Oliver, of Harpfield Road, Trent Vale, first had to take part in a thorough audition process, performing his own arrangement of a piece of music, followed by a set piece and a written theory test.
He said: "It was really scary and done in knock-out stages, so there was a lot of anxious waiting around to see if I had progressed."
But after three days of waiting Oliver was relieved to discover he had been accepted – to become one of the students on the three-year-course.
He is now looking forward to starting his career as a session musician.
"I want to do sessions because I would get to play for lots of different musicians and styles of music and I love just about every music genre," he said.
Previous students have gone on to play for the likes of Noel Gallagher and Jessie J, and Oliver was one of only three selected from thousands of applicants.
He added: "It's exciting.

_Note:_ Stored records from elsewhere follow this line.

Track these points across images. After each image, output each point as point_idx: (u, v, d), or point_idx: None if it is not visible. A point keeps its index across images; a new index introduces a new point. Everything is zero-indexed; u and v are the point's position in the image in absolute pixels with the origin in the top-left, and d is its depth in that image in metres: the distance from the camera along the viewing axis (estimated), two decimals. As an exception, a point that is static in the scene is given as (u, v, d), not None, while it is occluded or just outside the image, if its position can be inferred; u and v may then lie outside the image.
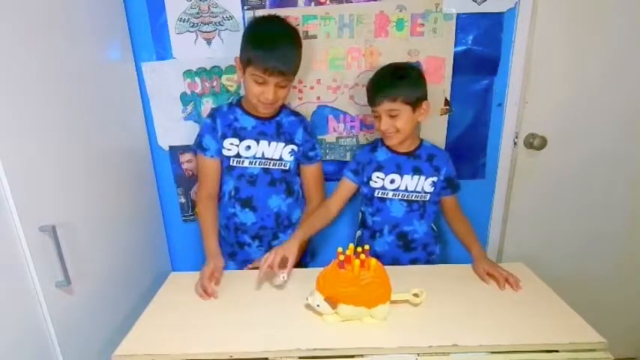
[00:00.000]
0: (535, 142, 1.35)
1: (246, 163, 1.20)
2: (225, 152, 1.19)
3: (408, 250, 1.25)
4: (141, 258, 1.28)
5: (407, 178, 1.20)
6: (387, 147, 1.21)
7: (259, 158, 1.19)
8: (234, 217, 1.24)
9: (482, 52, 1.28)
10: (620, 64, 1.30)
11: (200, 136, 1.21)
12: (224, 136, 1.18)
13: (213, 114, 1.20)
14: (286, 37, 1.10)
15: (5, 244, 0.76)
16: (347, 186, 1.26)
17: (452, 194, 1.25)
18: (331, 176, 1.40)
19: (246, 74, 1.09)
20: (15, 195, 0.76)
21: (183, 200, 1.46)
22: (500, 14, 1.25)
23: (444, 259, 1.36)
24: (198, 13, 1.25)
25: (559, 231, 1.50)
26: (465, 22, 1.25)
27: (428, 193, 1.21)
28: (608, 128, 1.37)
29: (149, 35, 1.27)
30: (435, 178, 1.21)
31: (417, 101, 1.11)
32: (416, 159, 1.21)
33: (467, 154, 1.39)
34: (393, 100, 1.09)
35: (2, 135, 0.74)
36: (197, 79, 1.31)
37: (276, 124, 1.20)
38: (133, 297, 1.19)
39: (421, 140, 1.24)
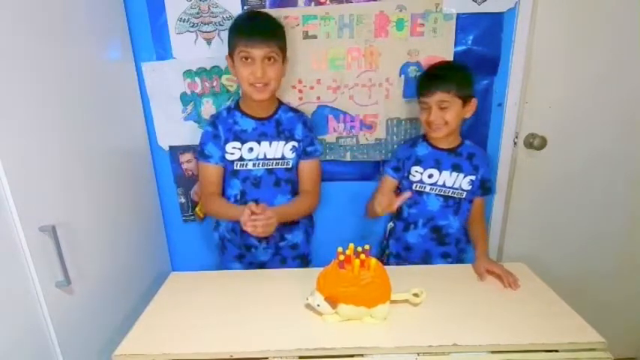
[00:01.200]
0: (535, 142, 1.35)
1: (249, 166, 1.19)
2: (228, 157, 1.18)
3: (442, 244, 1.26)
4: (141, 258, 1.28)
5: (445, 174, 1.21)
6: (428, 142, 1.23)
7: (262, 159, 1.19)
8: None
9: (482, 52, 1.28)
10: (620, 64, 1.30)
11: (202, 144, 1.19)
12: (226, 141, 1.17)
13: (214, 121, 1.19)
14: (265, 16, 1.14)
15: (5, 244, 0.76)
16: (389, 183, 1.27)
17: (482, 196, 1.25)
18: (331, 176, 1.41)
19: (235, 61, 1.10)
20: (15, 195, 0.76)
21: (183, 200, 1.45)
22: (500, 14, 1.25)
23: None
24: (198, 13, 1.25)
25: (559, 231, 1.50)
26: (465, 22, 1.25)
27: (465, 190, 1.22)
28: (608, 128, 1.37)
29: (149, 35, 1.27)
30: (473, 177, 1.21)
31: (467, 97, 1.14)
32: (457, 156, 1.21)
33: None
34: (447, 91, 1.11)
35: (2, 135, 0.74)
36: (197, 79, 1.31)
37: (275, 122, 1.19)
38: (133, 297, 1.19)
39: (463, 139, 1.24)
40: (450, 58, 1.27)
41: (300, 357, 0.86)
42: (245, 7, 1.23)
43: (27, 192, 0.79)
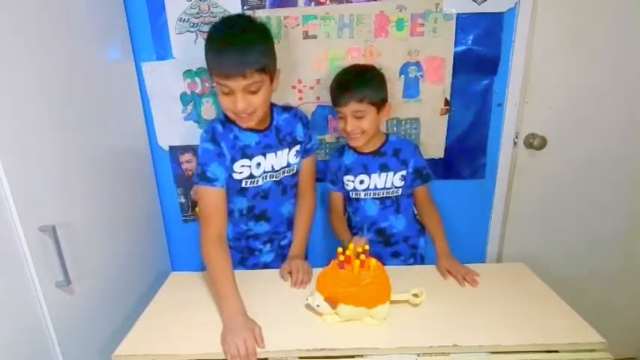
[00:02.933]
0: (535, 142, 1.35)
1: (260, 182, 1.12)
2: (236, 176, 1.08)
3: (389, 245, 1.28)
4: (141, 258, 1.28)
5: (374, 176, 1.21)
6: (353, 149, 1.23)
7: (269, 172, 1.12)
8: (248, 230, 1.21)
9: (482, 52, 1.28)
10: (620, 64, 1.30)
11: (203, 165, 1.03)
12: (233, 160, 1.06)
13: (214, 137, 1.04)
14: (242, 34, 0.94)
15: (5, 244, 0.76)
16: (335, 197, 1.30)
17: (422, 185, 1.25)
18: (331, 176, 1.40)
19: (215, 87, 1.00)
20: (15, 195, 0.76)
21: (183, 200, 1.45)
22: (500, 14, 1.24)
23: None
24: (198, 13, 1.24)
25: (559, 231, 1.50)
26: (465, 22, 1.25)
27: (399, 187, 1.22)
28: (608, 128, 1.37)
29: (149, 35, 1.27)
30: (403, 172, 1.22)
31: (381, 102, 1.13)
32: (382, 156, 1.22)
33: (467, 154, 1.39)
34: (360, 100, 1.10)
35: (2, 135, 0.74)
36: (197, 79, 1.31)
37: (275, 130, 1.11)
38: (133, 297, 1.19)
39: (387, 136, 1.24)
40: (450, 58, 1.27)
41: (300, 357, 0.86)
42: (245, 7, 1.23)
43: (27, 192, 0.79)
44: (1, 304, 0.75)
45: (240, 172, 1.08)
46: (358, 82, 1.12)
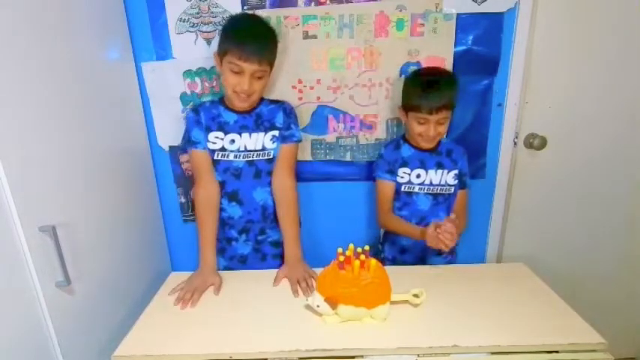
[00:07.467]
0: (535, 142, 1.35)
1: (231, 157, 1.19)
2: (210, 146, 1.18)
3: None
4: (141, 258, 1.28)
5: (431, 172, 1.23)
6: (410, 144, 1.24)
7: (242, 151, 1.19)
8: (222, 211, 1.23)
9: (482, 52, 1.28)
10: (620, 64, 1.30)
11: (188, 131, 1.18)
12: (209, 129, 1.17)
13: (197, 108, 1.19)
14: (262, 29, 1.12)
15: (5, 244, 0.76)
16: (388, 187, 1.25)
17: (460, 189, 1.26)
18: (331, 176, 1.40)
19: (223, 66, 1.10)
20: (15, 195, 0.76)
21: (183, 200, 1.46)
22: (500, 14, 1.24)
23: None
24: (198, 13, 1.24)
25: (559, 231, 1.50)
26: (465, 22, 1.25)
27: (452, 185, 1.24)
28: (608, 128, 1.37)
29: (149, 35, 1.27)
30: (456, 171, 1.25)
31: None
32: (438, 155, 1.24)
33: (467, 154, 1.38)
34: (448, 108, 1.13)
35: (2, 135, 0.74)
36: (197, 79, 1.31)
37: (255, 116, 1.19)
38: (133, 297, 1.19)
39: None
40: (450, 58, 1.27)
41: (300, 358, 0.86)
42: (245, 7, 1.23)
43: (27, 192, 0.79)
44: (1, 304, 0.75)
45: (214, 143, 1.18)
46: (445, 88, 1.13)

If I had to choose just one artist I'd probably want to play for Bruno Mars because the band always look like they're having fun and I like to entertain when I play." Oliver's mum, Dawn Walton, aged 44, said: "He's done fantastically.
"It's an incredibly competitive course and he's worked so hard for it. He really deserves his place."
Dawn, who works in sales, said Oliver has juggled his musical studies with school work, as well as fundraising for a trip to teach music in Sierra Leone.
She added: "He's done brilliantly. I'm so proud of him."
Next month's trip will see 12 students from St Joseph's teach primary school children in Sierra Leone for two weeks.
Oliver has doubled the £1,500 required for the trip so he can take musical instruments to donate to his school.
He said: "I wanted to give the children something to keep. Hopefully they will continue to play them when I leave."